* _Task details_:
Restate the data below, keeping every line the same.

* _Exercise materials_:
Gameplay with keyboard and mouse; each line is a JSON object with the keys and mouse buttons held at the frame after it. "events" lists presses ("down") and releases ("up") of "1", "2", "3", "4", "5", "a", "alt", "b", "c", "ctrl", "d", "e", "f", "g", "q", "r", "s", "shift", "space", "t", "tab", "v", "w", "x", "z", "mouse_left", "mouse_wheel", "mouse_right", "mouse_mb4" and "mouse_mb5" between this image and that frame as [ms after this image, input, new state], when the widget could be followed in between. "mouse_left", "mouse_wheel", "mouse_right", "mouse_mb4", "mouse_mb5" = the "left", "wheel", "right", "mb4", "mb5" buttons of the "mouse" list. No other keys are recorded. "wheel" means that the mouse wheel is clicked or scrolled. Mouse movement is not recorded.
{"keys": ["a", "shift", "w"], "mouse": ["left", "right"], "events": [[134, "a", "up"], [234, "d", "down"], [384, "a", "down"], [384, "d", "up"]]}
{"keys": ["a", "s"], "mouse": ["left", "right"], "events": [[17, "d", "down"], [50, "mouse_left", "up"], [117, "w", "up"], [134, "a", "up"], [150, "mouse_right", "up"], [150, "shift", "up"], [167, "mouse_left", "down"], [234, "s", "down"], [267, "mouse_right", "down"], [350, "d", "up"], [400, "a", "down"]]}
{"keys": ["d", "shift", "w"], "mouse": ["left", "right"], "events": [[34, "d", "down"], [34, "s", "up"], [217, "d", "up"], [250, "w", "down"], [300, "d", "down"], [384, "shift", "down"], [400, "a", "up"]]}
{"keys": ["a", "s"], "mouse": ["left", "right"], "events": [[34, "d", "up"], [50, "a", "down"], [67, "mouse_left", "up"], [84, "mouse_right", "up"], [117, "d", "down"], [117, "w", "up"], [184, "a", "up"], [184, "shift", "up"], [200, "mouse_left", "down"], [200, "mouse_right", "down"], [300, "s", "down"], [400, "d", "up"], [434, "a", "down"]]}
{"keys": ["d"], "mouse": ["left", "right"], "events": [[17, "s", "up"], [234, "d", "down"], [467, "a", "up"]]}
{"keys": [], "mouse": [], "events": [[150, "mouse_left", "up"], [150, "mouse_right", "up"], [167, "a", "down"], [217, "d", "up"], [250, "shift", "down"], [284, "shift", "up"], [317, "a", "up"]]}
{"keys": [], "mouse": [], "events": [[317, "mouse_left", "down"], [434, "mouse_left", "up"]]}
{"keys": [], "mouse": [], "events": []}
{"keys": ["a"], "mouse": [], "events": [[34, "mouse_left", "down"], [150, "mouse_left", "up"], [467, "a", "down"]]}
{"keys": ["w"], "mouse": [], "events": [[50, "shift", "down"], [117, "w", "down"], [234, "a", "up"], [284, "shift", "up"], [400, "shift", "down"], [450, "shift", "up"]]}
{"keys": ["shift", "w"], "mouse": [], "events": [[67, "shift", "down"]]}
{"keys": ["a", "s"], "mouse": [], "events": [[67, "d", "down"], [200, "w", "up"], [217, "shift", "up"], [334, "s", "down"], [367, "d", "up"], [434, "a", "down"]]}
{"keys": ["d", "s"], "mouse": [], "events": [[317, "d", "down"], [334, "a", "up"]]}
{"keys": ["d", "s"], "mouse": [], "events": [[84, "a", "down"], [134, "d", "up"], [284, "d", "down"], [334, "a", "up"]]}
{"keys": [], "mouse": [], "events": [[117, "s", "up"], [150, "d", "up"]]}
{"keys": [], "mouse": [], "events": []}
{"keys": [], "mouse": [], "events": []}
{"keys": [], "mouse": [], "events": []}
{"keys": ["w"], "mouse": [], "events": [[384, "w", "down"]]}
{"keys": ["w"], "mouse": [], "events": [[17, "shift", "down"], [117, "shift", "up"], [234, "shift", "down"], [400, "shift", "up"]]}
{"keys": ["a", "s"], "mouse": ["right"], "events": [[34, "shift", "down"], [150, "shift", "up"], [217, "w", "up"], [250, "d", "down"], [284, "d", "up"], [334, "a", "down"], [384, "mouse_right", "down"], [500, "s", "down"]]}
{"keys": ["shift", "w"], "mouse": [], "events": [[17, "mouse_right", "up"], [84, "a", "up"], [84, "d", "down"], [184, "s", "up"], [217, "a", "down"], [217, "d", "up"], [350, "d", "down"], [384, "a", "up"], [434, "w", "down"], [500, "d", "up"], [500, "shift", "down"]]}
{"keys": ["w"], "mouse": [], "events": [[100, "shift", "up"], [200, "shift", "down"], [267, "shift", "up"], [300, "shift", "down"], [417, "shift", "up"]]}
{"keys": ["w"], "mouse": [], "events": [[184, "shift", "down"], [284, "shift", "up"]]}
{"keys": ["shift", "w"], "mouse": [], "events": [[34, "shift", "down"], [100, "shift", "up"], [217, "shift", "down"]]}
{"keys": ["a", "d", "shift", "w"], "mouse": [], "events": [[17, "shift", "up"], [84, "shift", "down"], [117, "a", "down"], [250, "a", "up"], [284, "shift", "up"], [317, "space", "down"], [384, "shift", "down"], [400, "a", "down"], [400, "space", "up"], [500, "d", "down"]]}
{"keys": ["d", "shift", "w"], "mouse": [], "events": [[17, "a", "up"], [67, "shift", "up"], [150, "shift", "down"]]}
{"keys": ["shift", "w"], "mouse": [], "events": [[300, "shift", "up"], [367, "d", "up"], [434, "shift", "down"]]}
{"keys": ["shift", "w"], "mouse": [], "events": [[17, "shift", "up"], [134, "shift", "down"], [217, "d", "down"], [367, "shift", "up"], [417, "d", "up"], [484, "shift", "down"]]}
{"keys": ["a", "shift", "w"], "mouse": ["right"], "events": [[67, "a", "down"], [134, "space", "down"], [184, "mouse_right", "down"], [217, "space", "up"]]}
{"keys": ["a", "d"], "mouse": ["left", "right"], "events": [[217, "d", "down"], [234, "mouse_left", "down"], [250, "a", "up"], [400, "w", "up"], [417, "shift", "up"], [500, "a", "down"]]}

* _Answer to this exercise_:
Gameplay with keyboard and mouse; each line is a JSON object with the keys and mouse buttons held at the frame after it. "events" lists presses ("down") and releases ("up") of "1", "2", "3", "4", "5", "a", "alt", "b", "c", "ctrl", "d", "e", "f", "g", "q", "r", "s", "shift", "space", "t", "tab", "v", "w", "x", "z", "mouse_left", "mouse_wheel", "mouse_right", "mouse_mb4" and "mouse_mb5" between this image and that frame as [ms after this image, input, new state], when the widget could be followed in between. "mouse_left", "mouse_wheel", "mouse_right", "mouse_mb4", "mouse_mb5" = the "left", "wheel", "right", "mb4", "mb5" buttons of the "mouse" list. No other keys are recorded. "wheel" means that the mouse wheel is clicked or scrolled. Mouse movement is not recorded.
{"keys": ["a", "shift", "w"], "mouse": ["left", "right"], "events": [[134, "a", "up"], [234, "d", "down"], [384, "a", "down"], [384, "d", "up"]]}
{"keys": ["a", "s"], "mouse": ["left", "right"], "events": [[17, "d", "down"], [50, "mouse_left", "up"], [117, "w", "up"], [134, "a", "up"], [150, "mouse_right", "up"], [150, "shift", "up"], [167, "mouse_left", "down"], [234, "s", "down"], [267, "mouse_right", "down"], [350, "d", "up"], [400, "a", "down"]]}
{"keys": ["d", "shift", "w"], "mouse": ["left", "right"], "events": [[34, "d", "down"], [34, "s", "up"], [217, "d", "up"], [250, "w", "down"], [300, "d", "down"], [384, "shift", "down"], [400, "a", "up"]]}
{"keys": ["a", "s"], "mouse": ["left", "right"], "events": [[34, "d", "up"], [50, "a", "down"], [67, "mouse_left", "up"], [84, "mouse_right", "up"], [117, "d", "down"], [117, "w", "up"], [184, "a", "up"], [184, "shift", "up"], [200, "mouse_left", "down"], [200, "mouse_right", "down"], [300, "s", "down"], [400, "d", "up"], [434, "a", "down"]]}
{"keys": ["d"], "mouse": ["left", "right"], "events": [[17, "s", "up"], [234, "d", "down"], [467, "a", "up"]]}
{"keys": [], "mouse": [], "events": [[150, "mouse_left", "up"], [150, "mouse_right", "up"], [167, "a", "down"], [217, "d", "up"], [250, "shift", "down"], [284, "shift", "up"], [317, "a", "up"]]}
{"keys": [], "mouse": [], "events": [[317, "mouse_left", "down"], [434, "mouse_left", "up"]]}
{"keys": [], "mouse": [], "events": []}
{"keys": ["a"], "mouse": [], "events": [[34, "mouse_left", "down"], [150, "mouse_left", "up"], [467, "a", "down"]]}
{"keys": ["w"], "mouse": [], "events": [[50, "shift", "down"], [117, "w", "down"], [234, "a", "up"], [284, "shift", "up"], [400, "shift", "down"], [450, "shift", "up"]]}
{"keys": ["shift", "w"], "mouse": [], "events": [[67, "shift", "down"]]}
{"keys": ["a", "s"], "mouse": [], "events": [[67, "d", "down"], [200, "w", "up"], [217, "shift", "up"], [334, "s", "down"], [367, "d", "up"], [434, "a", "down"]]}
{"keys": ["d", "s"], "mouse": [], "events": [[317, "d", "down"], [334, "a", "up"]]}
{"keys": ["d", "s"], "mouse": [], "events": [[84, "a", "down"], [134, "d", "up"], [284, "d", "down"], [334, "a", "up"]]}
{"keys": [], "mouse": [], "events": [[117, "s", "up"], [150, "d", "up"]]}
{"keys": [], "mouse": [], "events": []}
{"keys": [], "mouse": [], "events": []}
{"keys": [], "mouse": [], "events": []}
{"keys": ["w"], "mouse": [], "events": [[384, "w", "down"]]}
{"keys": ["w"], "mouse": [], "events": [[17, "shift", "down"], [117, "shift", "up"], [234, "shift", "down"], [400, "shift", "up"]]}
{"keys": ["a", "s"], "mouse": ["right"], "events": [[34, "shift", "down"], [150, "shift", "up"], [217, "w", "up"], [250, "d", "down"], [284, "d", "up"], [334, "a", "down"], [384, "mouse_right", "down"], [500, "s", "down"]]}
{"keys": ["shift", "w"], "mouse": [], "events": [[17, "mouse_right", "up"], [84, "a", "up"], [84, "d", "down"], [184, "s", "up"], [217, "a", "down"], [217, "d", "up"], [350, "d", "down"], [384, "a", "up"], [434, "w", "down"], [500, "d", "up"], [500, "shift", "down"]]}
{"keys": ["w"], "mouse": [], "events": [[100, "shift", "up"], [200, "shift", "down"], [267, "shift", "up"], [300, "shift", "down"], [417, "shift", "up"]]}
{"keys": ["w"], "mouse": [], "events": [[184, "shift", "down"], [284, "shift", "up"]]}
{"keys": ["shift", "w"], "mouse": [], "events": [[34, "shift", "down"], [100, "shift", "up"], [217, "shift", "down"]]}
{"keys": ["a", "d", "shift", "w"], "mouse": [], "events": [[17, "shift", "up"], [84, "shift", "down"], [117, "a", "down"], [250, "a", "up"], [284, "shift", "up"], [317, "space", "down"], [384, "shift", "down"], [400, "a", "down"], [400, "space", "up"], [500, "d", "down"]]}
{"keys": ["d", "shift", "w"], "mouse": [], "events": [[17, "a", "up"], [67, "shift", "up"], [150, "shift", "down"]]}
{"keys": ["shift", "w"], "mouse": [], "events": [[300, "shift", "up"], [367, "d", "up"], [434, "shift", "down"]]}
{"keys": ["shift", "w"], "mouse": [], "events": [[17, "shift", "up"], [134, "shift", "down"], [217, "d", "down"], [367, "shift", "up"], [417, "d", "up"], [484, "shift", "down"]]}
{"keys": ["a", "shift", "w"], "mouse": ["right"], "events": [[67, "a", "down"], [134, "space", "down"], [184, "mouse_right", "down"], [217, "space", "up"]]}
{"keys": ["a", "d"], "mouse": ["left", "right"], "events": [[217, "d", "down"], [234, "mouse_left", "down"], [250, "a", "up"], [400, "w", "up"], [417, "shift", "up"], [500, "a", "down"]]}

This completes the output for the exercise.